#### Supplied records ####

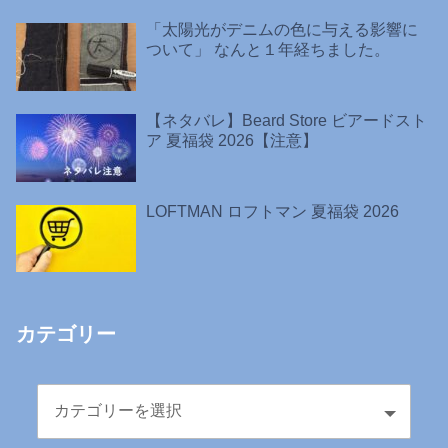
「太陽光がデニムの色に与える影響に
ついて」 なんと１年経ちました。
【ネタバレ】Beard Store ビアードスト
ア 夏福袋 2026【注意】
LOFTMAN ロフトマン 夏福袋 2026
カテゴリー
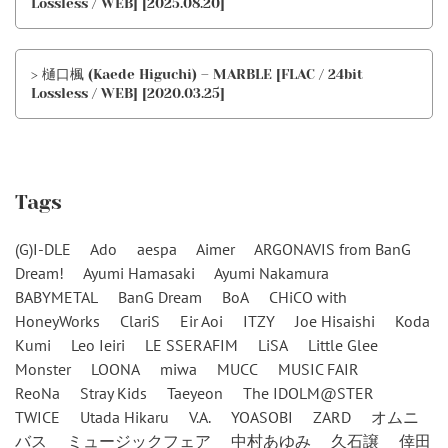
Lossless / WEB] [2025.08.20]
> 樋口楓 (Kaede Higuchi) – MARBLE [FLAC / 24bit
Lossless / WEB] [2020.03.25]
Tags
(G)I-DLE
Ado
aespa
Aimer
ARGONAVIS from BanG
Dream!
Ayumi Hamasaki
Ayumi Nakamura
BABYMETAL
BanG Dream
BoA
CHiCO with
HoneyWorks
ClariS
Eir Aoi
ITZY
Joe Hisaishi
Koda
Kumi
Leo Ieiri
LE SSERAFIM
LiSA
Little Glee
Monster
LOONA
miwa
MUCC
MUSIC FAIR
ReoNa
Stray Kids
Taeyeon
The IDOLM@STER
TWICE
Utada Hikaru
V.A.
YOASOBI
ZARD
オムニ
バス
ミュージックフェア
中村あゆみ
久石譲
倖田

####

* **What this task involves**
Copy exactly the lines from the one containing "Ayumi Nakamura" through the last line of the records, both included, and nothing else.

* **Response**
Ayumi Nakamura
BABYMETAL
BanG Dream
BoA
CHiCO with
HoneyWorks
ClariS
Eir Aoi
ITZY
Joe Hisaishi
Koda
Kumi
Leo Ieiri
LE SSERAFIM
LiSA
Little Glee
Monster
LOONA
miwa
MUCC
MUSIC FAIR
ReoNa
Stray Kids
Taeyeon
The IDOLM@STER
TWICE
Utada Hikaru
V.A.
YOASOBI
ZARD
オムニ
バス
ミュージックフェア
中村あゆみ
久石譲
倖田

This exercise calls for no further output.